Some commentators advocated stealth gifts to the family, or selling the farm to the kids for one hundred dollars. These approaches don’t work. These are do-it-yourself techniques that just create problems. The IRS is anything but naive. A transfer of a $5 million dollar ranch in a $100 dollar sale is really a $4.999900 million gift. Doing this could actually result in more tax due, not to mention penalties and interest. The gift tax exclusion is only $1 million, but the estate tax exclusion might be as much as $5 million next year.

All this said, one enlightened responder to the posting, an estate planning lawyer named Emil Blatz quoted a study showing this "hurry up and die" mentality to be a recurring phenomenon. He quotes research stating that "academic researchers have known for years that death rates are influenced by major changes in estate-tax law.
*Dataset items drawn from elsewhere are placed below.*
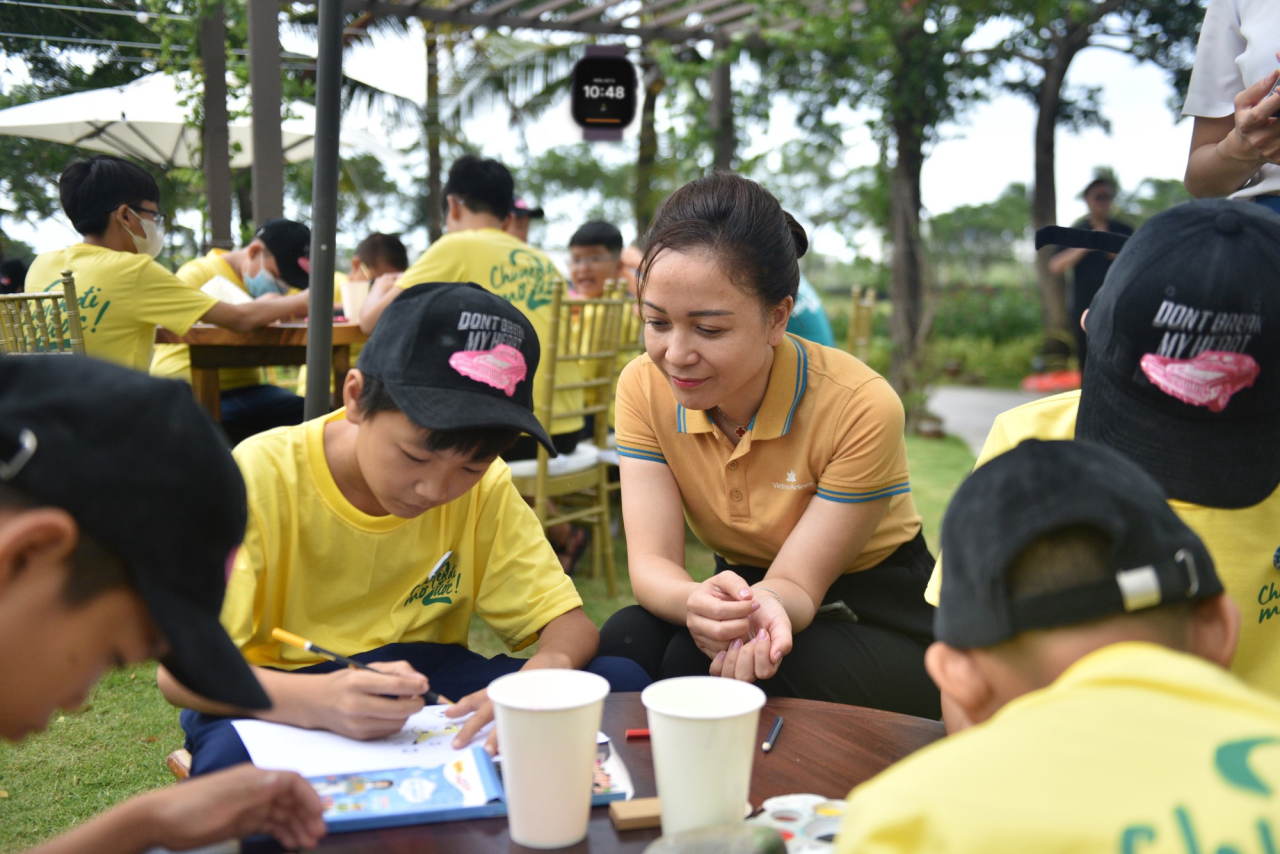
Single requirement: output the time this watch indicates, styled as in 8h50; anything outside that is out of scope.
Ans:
10h48
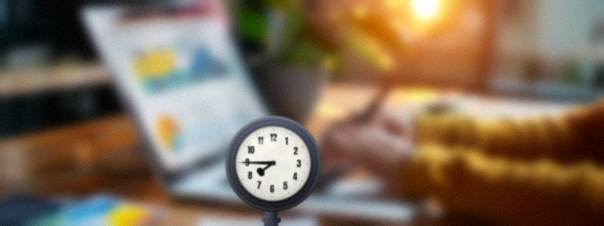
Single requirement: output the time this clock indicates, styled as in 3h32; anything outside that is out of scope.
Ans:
7h45
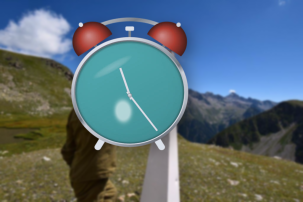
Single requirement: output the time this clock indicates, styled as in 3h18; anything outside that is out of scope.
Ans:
11h24
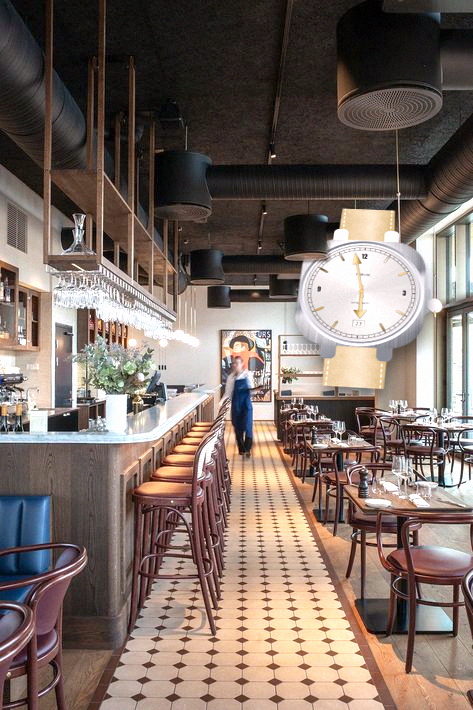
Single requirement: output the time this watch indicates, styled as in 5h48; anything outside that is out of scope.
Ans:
5h58
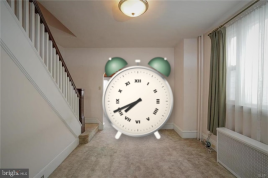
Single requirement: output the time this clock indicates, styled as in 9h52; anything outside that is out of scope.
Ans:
7h41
A 2003 paper published in the prestigious Review of Economics and Statistics looked at 13 major estate-tax changes in the U.S. – following the creation of the tax in 1916 – and found they had a small but statistically significant effect on death rates. "Among those wealthy enough to be affected by the changes, the chance of dying increased slightly in the two weeks before rates went up and decreased in the two weeks after an estate-tax cut, a phenomenon the authors have dubbed death elasticity."
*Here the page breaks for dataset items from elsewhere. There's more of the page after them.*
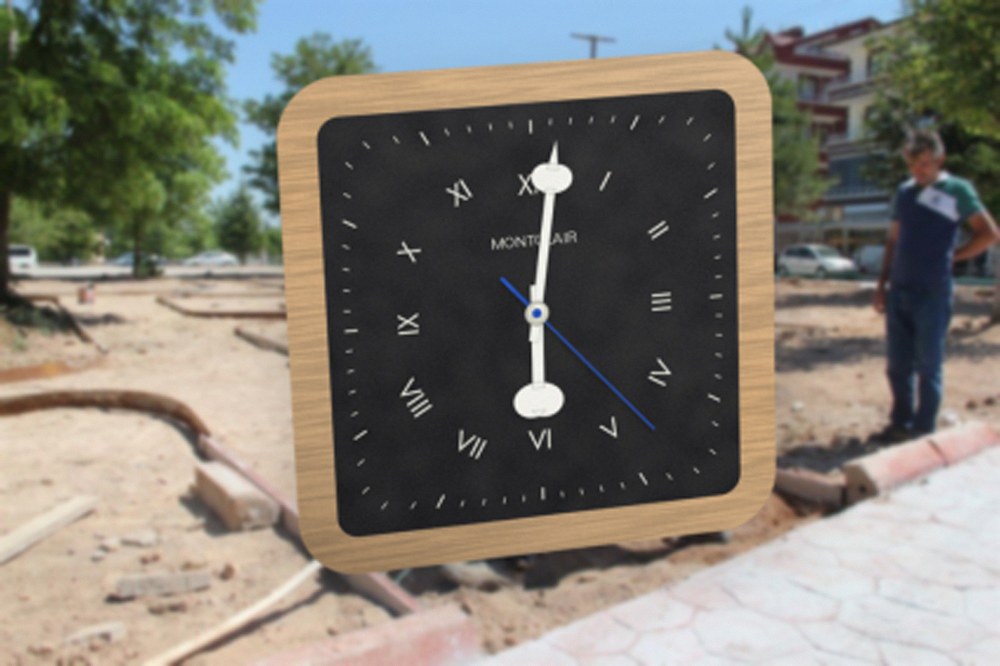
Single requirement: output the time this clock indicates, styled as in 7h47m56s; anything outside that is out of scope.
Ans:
6h01m23s
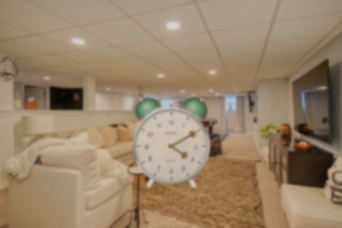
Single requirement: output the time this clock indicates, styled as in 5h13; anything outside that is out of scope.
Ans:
4h10
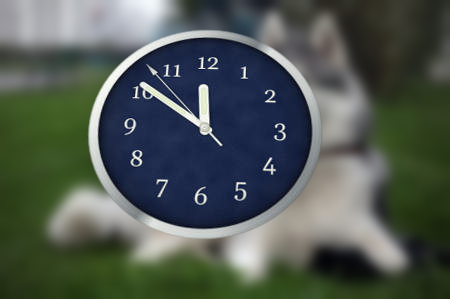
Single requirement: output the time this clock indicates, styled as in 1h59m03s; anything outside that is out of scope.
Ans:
11h50m53s
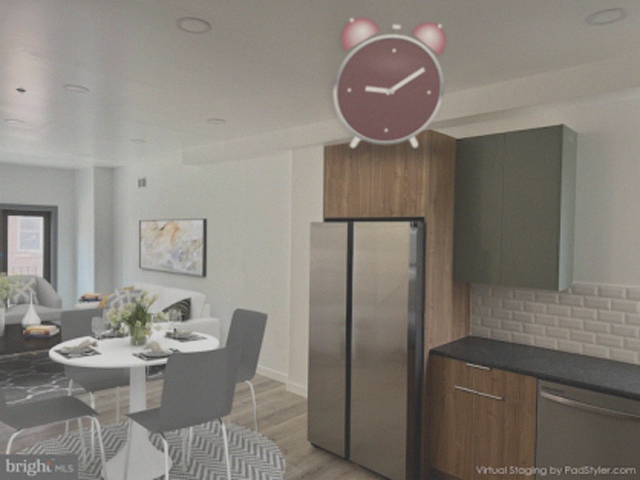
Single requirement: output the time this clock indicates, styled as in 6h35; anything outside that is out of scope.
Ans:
9h09
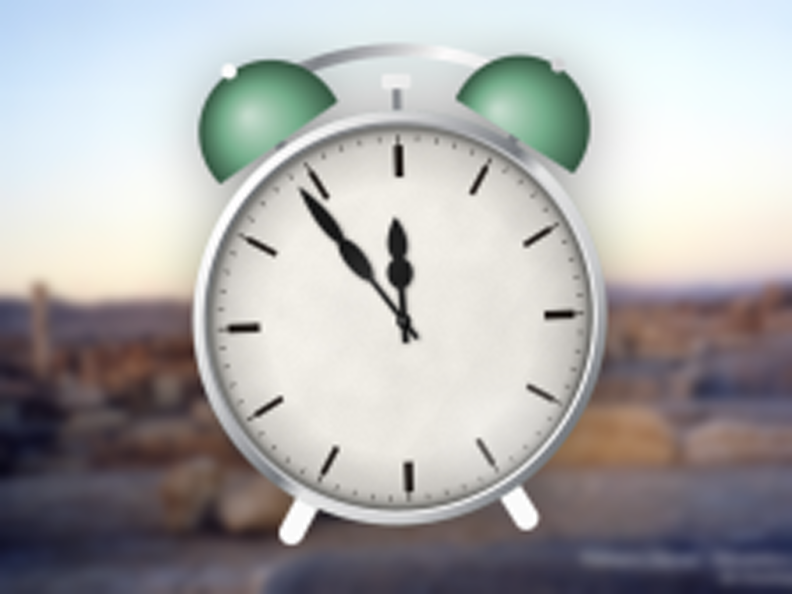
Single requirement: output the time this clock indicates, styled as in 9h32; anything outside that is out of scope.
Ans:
11h54
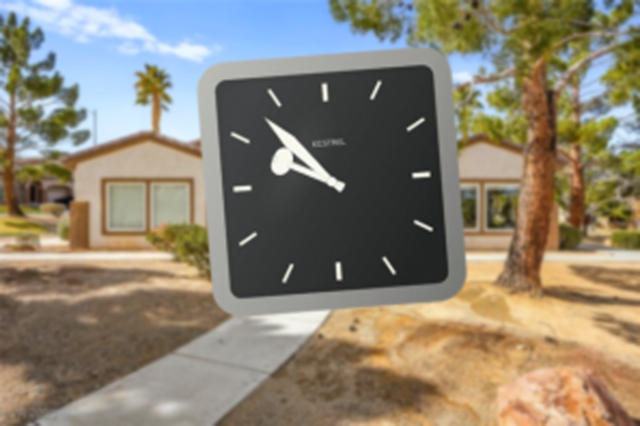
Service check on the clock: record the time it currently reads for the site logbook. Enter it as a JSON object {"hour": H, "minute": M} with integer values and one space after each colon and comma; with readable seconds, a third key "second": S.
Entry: {"hour": 9, "minute": 53}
As one elderly gentleman put it, with sardonic humor, "In 2010 I’m not going to linger too long at the top of any stairways."

Soon we will have some much needed changes to Pennsylvania’s Probate, Estates and Fiduciaries Code which will clarify rights of inheritance when a divorce is pending, interpret funding clauses dependent on the federal estate tax, and curtail some abuses prevalent in the use of powers of attorney.

As of October 14, 2010, Senate Bill 53 had been approved by both the Pennsylvania House and the Senate and had been sent to the governor for his signature. The governor is expected to sign it in due course. Here are a few of the provisions:

 Formula Clauses for Federal Estate Tax

As has been discussed in this column before, estate plans that contain "formula clauses" that divide the decedent’s estate into two parts based on the amount of the exemption from the federal estate tax ran aground this year. There is no federal estate tax in 2010, so the question arises: how to interpret these formula clauses? I recommended to my clients that they amend their plans to answer this question because it very fundamentally determines "who gets what." If you did not do that, the legislature will now answer it for you, and here is their answer: a will, trust, or other instrument for a decedent who dies after December 31, 2009 and before January 1, 2011, that contains a formula clause will be "rebuttably presumed to be interpreted pursuant to the Federal Estate Tax and Generation-Skipping Transfer Tax laws applicable to estate of decedent dying on December 31, 2009." In other words, the formula will be interpreted under the federal estate tax as it existed in 2009. There is an exception: the rule of the new law does not apply (1) if the will, trust or other instrument was executed after December 31, 2009 or indicates that a different rule should apply, or (2) there is a federal estate tax or generation-skipping tax that applies to the decedent who dies in 2010 (which would take some fast action by Congress or else a very controversial and probably unconstitutional retroactive application of an estate tax or generation skipping tax).

 Agent Under a Power of Attorney

With regard to the agent’s power to engage in insurance transactions, the law is amended to provide that an agent or a named beneficiary of a life insurance policy "shall be liable, as equity and justice require, to the extent that a beneficiary designation made by the agent is inconsistent with the known or probable intent of the principal." In other words, the agent cannot name himself as beneficiary if that is not the principal’s intent. This is aimed at situations such as when an agent under a power of attorney changes a beneficiary designation to him or herself.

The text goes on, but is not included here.